The following is an article which discusses common issues you might encounter during the holidays, and strategies to make the next couple of weeks go a little smoother.
Published on November 7, 2010 by Chantal Sicile-Kira in The Autism Advocate
Often parents in the autism community will joke that they become more religious during the holiday season that begins with Thanksgiving: we pray our children will behave while we are visiting relatives, we pray they will show interest in their gifts (and not just the ribbon), we pray they will sit at the dinner table, we pray they won't hit the relative who tries to kiss them, and above all - we pray that we will have the strength to politely ignore the judgments passed upon us and our ‘misbehaving' children.
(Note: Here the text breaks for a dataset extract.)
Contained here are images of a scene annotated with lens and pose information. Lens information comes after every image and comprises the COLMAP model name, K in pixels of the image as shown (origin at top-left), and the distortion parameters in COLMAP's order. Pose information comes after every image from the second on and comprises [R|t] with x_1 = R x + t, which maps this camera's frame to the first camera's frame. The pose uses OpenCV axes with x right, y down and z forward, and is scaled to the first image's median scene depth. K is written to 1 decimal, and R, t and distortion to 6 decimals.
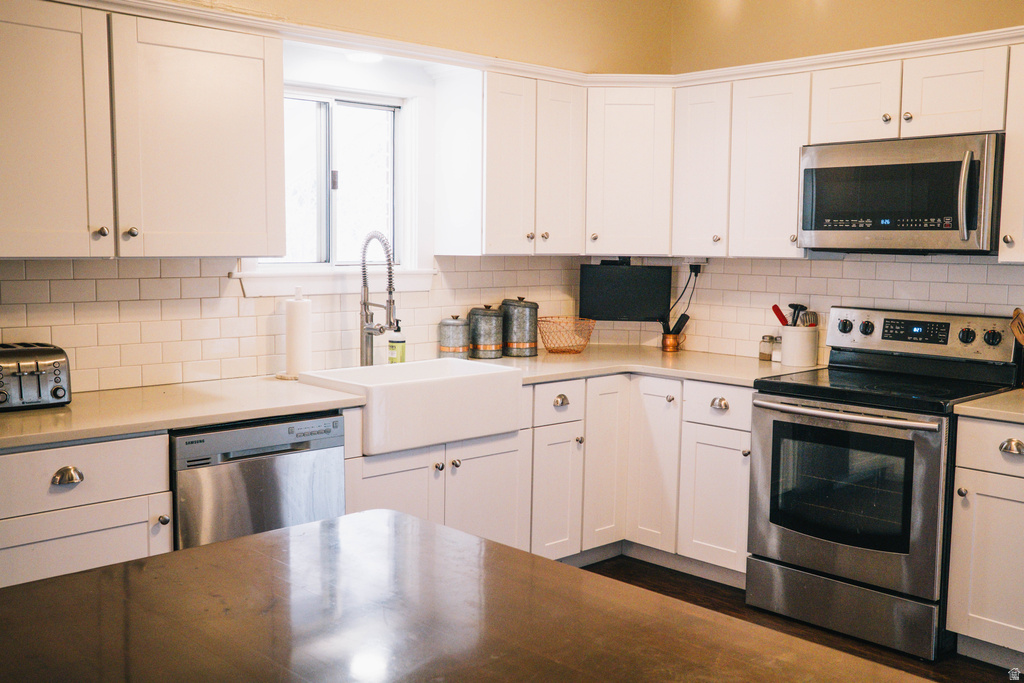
lens RADIAL K [[1039.7, 0, 514.9], [0, 1039.7, 342.2], [0, 0, 1]] dist [-0.005568, 0.000000]
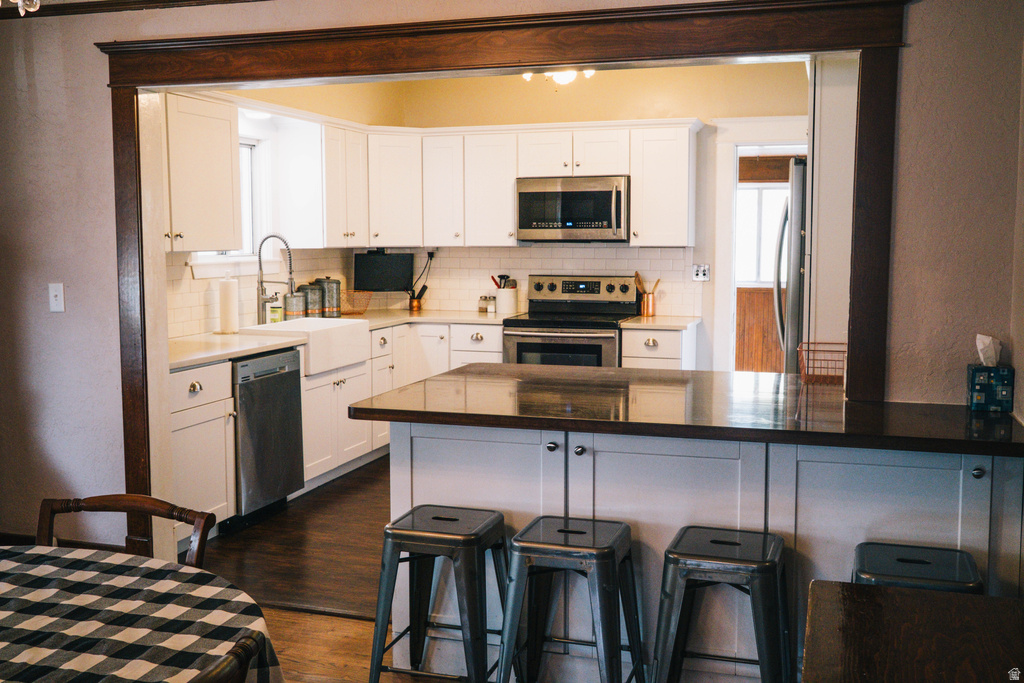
lens RADIAL K [[1039.7, 0, 510.4], [0, 1039.7, 340.5], [0, 0, 1]] dist [-0.005568, 0.000000]
pose [[0.879985, -0.059245, 0.471293, -0.530584], [0.057328, 0.998185, 0.018438, 0.038789], [-0.471530, 0.010793, 0.881784, -0.459753]]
Here are some areas of difficulties for children on the spectrum and their families during the holiday season, from the book, 41 Things to Know About Autism:
• The stores are full of noise, lights, lots of people, and winter holiday music that can create major overwhelm for those with sensory processing challenges.
• Social requirements such as relatives wanting a hug or a kiss that can feel painful.
• Holiday dinners where they are expected to try foods or sit for long periods of time with so many people and so much commotion.
• Many children are mesmerized by the colors and textures of the ribbon and wrapping paper and do not open the present but self-stimulate (get engrossed and perseverate) with the wrapping
• The child does not understand personal space or have safety notions and so may run around the house or try to play with something breakable.
• Relatives may think that the child is misbehaving, and may try to discipline the child, not realizing that the child really can't help it, and that discipline is not helpful when it comes to sensory overload and high anxiety.
• Parents have a difficult time because they know there are certain expectations of behavior that relatives and friends have and that the child cannot fulfill.